* _Trecho para leitura_:
::::::::
O Pingüim, também foi um grande artista, trabalhou o Roger uma vida inteira e acho que também morou com ele a vida toda. Ele era de circo também, era um talento. Já faleceu. Hoje o Roger faz dupla com o William Aires, que é o palhaço Fusca-Fusca. Picolino e Fusca-Fusca. Já a Cássia trabalhou em vários programas. Ela fez algumas participações com o Roger nesse programa que eu fiz na Record e trabalhou muito com o Roger fazendo “Picolé e Picolino”, ela era uma personagem que é o palhaço que se chama Picolé. E ela vendeu um projeto grande pro Sesc e chamou o Picolino pra trabalhar. Então, foi também em função de um trabalho que a Cássia trabalhou com ele. É difícil pra falar “vamos fazer um trabalho, vamos nos reunir pra fazer um trabalho”, porque não tem mais grupo, antigamente até tinha o Ornitorrinco, tinha o Tablado, tinha o grupo que era o grupo Tapa – que ainda tem -, o Olho vivo, o Arena, que se for pegar lá, o Oficina, do Zé Celso, então, eram grupos que comiam pão, queijo, tubaína e ficavam dez horas, pintavam o cenário e faziam. Na televisão como é hoje, é difícil você encontrar as pessoas. Hoje já não têm isso, as pessoas se encontram mais em função de um trabalho específico, um projeto, algo digamos, entre aspas, comercial. “Vamos trabalhar?” – “Vamos”. Tem um contrato, pronto.
::::::::
* _Material extraído_:

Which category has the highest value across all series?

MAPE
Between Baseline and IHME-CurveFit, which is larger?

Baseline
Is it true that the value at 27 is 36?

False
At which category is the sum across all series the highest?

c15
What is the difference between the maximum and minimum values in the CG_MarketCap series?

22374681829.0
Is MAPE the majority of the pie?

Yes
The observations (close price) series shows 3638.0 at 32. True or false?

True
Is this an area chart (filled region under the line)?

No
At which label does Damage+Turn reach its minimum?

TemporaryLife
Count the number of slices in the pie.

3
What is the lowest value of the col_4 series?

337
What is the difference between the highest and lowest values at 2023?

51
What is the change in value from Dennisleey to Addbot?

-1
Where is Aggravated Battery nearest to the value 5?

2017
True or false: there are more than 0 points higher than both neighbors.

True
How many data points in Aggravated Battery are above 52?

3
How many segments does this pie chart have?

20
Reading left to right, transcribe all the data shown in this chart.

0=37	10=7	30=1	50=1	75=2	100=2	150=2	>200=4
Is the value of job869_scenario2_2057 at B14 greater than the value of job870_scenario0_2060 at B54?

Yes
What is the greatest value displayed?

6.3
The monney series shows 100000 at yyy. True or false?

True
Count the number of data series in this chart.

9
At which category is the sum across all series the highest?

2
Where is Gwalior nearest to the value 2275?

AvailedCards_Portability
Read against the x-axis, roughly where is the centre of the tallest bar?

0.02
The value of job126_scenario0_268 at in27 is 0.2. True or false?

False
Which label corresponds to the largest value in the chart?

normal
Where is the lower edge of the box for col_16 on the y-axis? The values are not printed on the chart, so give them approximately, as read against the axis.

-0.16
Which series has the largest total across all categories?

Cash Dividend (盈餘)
::::::::
* _Problema a resolver_:
Segundo o trecho sobre o Roger e os grupos de teatro, com quem o Roger faz dupla hoje? As linhas apresentadas acima são dispensáveis.

* _Solução redigida_:
Com William Aires, que é o palhaço Fusca-Fusca.